WHAT IS NEEDED:
The whole listing, except its pictures, is to be repeated exactly.

SUPPLIED MATERIAL:
== Segment start ==
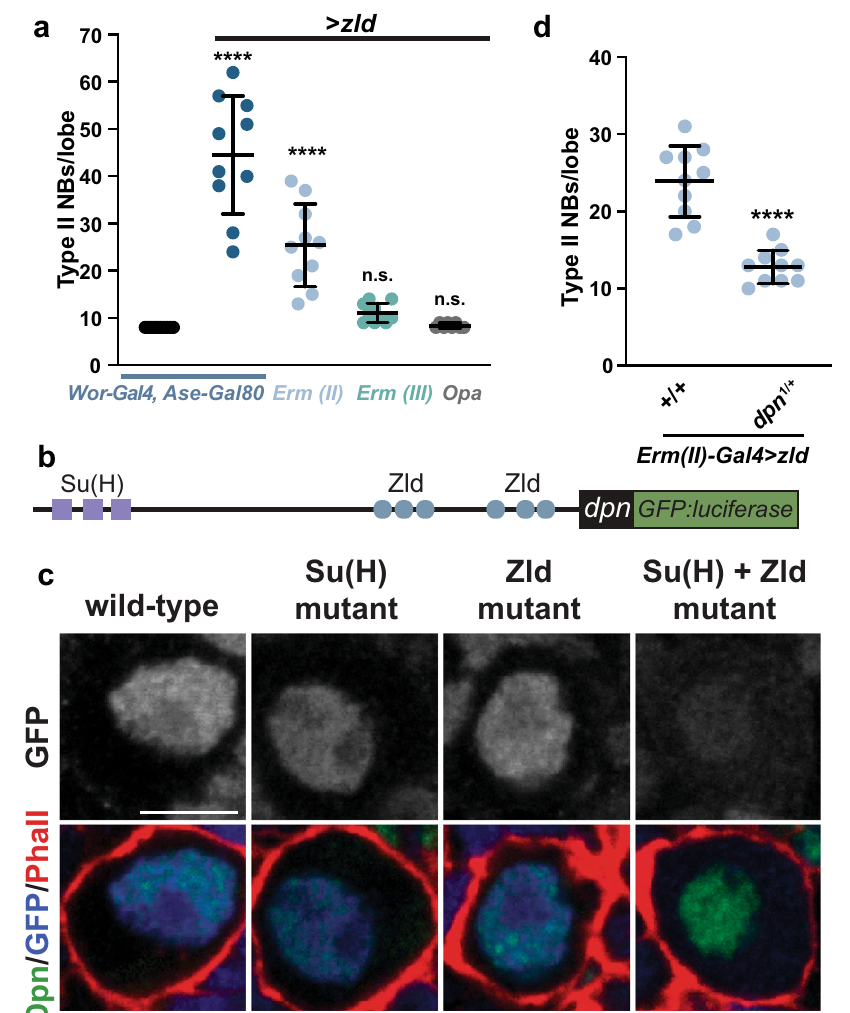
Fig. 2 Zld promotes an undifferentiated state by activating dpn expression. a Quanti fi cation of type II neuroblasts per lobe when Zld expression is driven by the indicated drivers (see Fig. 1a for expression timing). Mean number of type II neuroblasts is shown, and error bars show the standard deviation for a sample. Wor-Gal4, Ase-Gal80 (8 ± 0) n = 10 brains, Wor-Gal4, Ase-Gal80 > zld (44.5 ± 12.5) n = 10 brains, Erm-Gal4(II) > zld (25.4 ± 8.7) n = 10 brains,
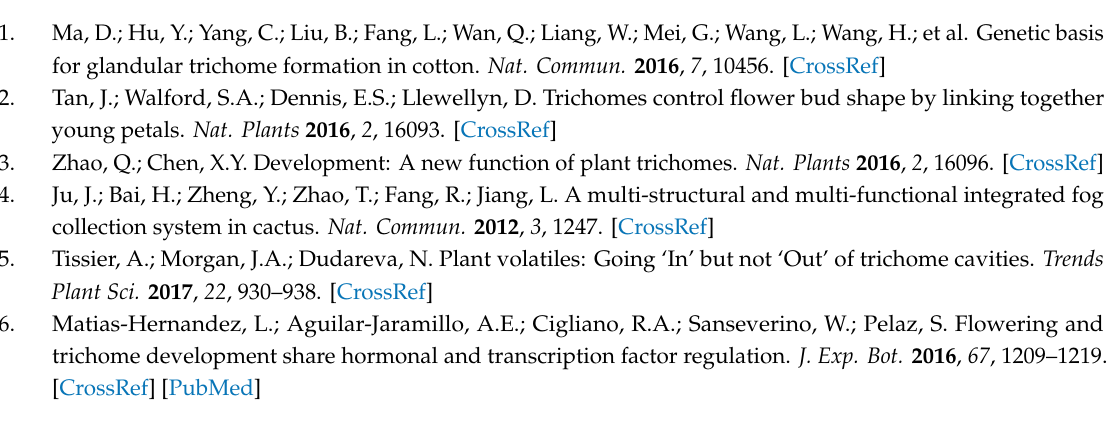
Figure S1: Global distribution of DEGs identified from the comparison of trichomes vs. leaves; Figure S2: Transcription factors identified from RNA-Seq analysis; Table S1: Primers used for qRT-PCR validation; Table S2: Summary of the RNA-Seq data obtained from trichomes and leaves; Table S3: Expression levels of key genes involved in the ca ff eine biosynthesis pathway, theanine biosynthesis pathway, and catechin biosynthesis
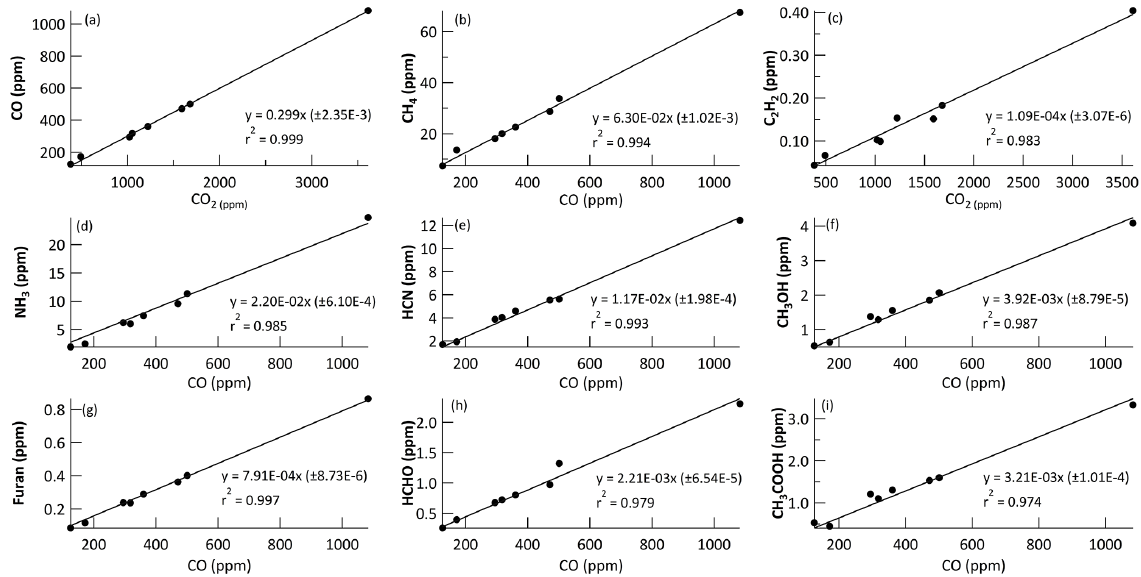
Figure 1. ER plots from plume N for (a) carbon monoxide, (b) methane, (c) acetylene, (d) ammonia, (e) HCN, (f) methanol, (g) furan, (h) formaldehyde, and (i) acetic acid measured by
== Segment end ==
ANSWER BOX:
Fig. 2 Zld promotes an undifferentiated state by activating dpn expression. a Quanti fi cation of type II neuroblasts per lobe when Zld expression is driven by the indicated drivers (see Fig. 1a for expression timing). Mean number of type II neuroblasts is shown, and error bars show the standard deviation for a sample. Wor-Gal4, Ase-Gal80 (8 ± 0) n = 10 brains, Wor-Gal4, Ase-Gal80 > zld (44.5 ± 12.5) n = 10 brains, Erm-Gal4(II) > zld (25.4 ± 8.7) n = 10 brains,
Figure S1: Global distribution of DEGs identified from the comparison of trichomes vs. leaves; Figure S2: Transcription factors identified from RNA-Seq analysis; Table S1: Primers used for qRT-PCR validation; Table S2: Summary of the RNA-Seq data obtained from trichomes and leaves; Table S3: Expression levels of key genes involved in the ca ff eine biosynthesis pathway, theanine biosynthesis pathway, and catechin biosynthesis
Figure 1. ER plots from plume N for (a) carbon monoxide, (b) methane, (c) acetylene, (d) ammonia, (e) HCN, (f) methanol, (g) furan, (h) formaldehyde, and (i) acetic acid measured by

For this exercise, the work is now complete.